近年来，巨噬细胞（macrophages）对间充质干细胞（mesenchymal stem cells, MSCs）成骨作用的调控机制成为研究焦点。另一方面，巨噬细胞与MSCs之间的细胞串扰研究表明，巨噬细胞来源的旁分泌分子同样受到MSCs的精密调控。人脐带间充质干细胞（human umbilical cord mesenchymal stem cells, hucMSCs）可通过降低巨噬细胞的炎症因子分泌水平以促进损伤修复。hucMSC衍生的细胞外基质（hucMSC-derived extracellular matrix, hucMSC-ECM）的生物学特性与hucMSCs相似。
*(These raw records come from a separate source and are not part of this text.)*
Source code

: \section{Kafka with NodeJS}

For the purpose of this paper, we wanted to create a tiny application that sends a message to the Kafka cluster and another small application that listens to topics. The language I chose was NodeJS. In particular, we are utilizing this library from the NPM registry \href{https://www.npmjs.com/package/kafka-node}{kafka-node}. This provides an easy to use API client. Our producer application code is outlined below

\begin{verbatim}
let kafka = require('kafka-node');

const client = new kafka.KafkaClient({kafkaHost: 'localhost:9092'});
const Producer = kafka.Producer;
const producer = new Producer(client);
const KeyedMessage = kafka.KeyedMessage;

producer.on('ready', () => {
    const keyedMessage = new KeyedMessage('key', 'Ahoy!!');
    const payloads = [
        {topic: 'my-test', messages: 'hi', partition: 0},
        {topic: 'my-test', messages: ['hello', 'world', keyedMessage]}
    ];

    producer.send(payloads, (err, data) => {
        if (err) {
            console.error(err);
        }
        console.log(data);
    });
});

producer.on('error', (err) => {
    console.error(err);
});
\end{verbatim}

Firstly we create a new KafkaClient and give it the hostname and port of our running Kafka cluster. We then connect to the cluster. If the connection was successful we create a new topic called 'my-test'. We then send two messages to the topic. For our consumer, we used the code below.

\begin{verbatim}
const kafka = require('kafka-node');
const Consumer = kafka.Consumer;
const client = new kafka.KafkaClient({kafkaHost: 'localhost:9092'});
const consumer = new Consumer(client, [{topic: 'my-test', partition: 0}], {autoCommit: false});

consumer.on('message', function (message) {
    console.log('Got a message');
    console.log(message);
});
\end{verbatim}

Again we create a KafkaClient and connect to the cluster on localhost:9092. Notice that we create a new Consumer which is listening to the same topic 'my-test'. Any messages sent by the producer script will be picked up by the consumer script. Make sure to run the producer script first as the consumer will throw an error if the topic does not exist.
已有研究证实，hucMSC-ECM可显著抑制巨噬细胞的炎症应答，但hucMSC-ECM对巨噬细胞旁分泌成骨分子表达的调控作用仍不明确。本研究构建了经hucMSC-ECM修饰的脱钙骨支架（DBM-ECM），该支架可保留包括巨噬细胞迁移抑制因子（macrophage migration inhibitory factor, MIF）在内的多种可溶性细胞因子。相较于脱钙骨支架（DBM），DBM-ECM支架可通过巨噬细胞依赖的途径诱导骨形成：在伴或不伴巨噬细胞耗竭的重症联合免疫缺陷小鼠（severe combined immunodeficiency mice, SCID mice）模型中，其异位骨化水平均得到显著提升。通过RNA测序、实时定量聚合酶链反应（quantitative real-time polymerase chain reaction, qPCR）与蛋白质印迹（western blot）筛选发现，与DBM-ECM共培养的巨噬细胞可表达四种成骨诱导细胞因子：骨形态发生蛋白2（bone morphogenetic protein 2, BMP2）、成纤维细胞生长因子2（fibroblast growth factor 2, FGF2）、转化生长因子β3（transforming growth factor β3, TGFβ3）及制瘤素M（oncostatin M, OSM）。与DBM-ECM共培养的巨噬细胞条件培养基可促进人骨髓间充质干细胞（human bone marrow mesenchymal stem cells, hBMSCs）的成骨分化，并激活CD74/CD44信号通路，包括P38的磷酸化与c-jun的去磷酸化过程。此外，敲低MIF的DBM-ECM支架在体内外均表现出对成骨的抑制作用，这一结果证实巨噬细胞介导的成骨过程依赖于MIF/CD74/P38信号通路。本研究表明，巨噬细胞与MSCs的协同串扰在DBM-ECM诱导的骨再生过程中发挥关键作用，其核心在于构建巨噬细胞来源的骨免疫微环境（osteoimmunological microenvironment）。本数据集包含与DBM及DBM-ECM共培养3天、7天的Thp-1来源巨噬细胞的mRNA表达谱数据。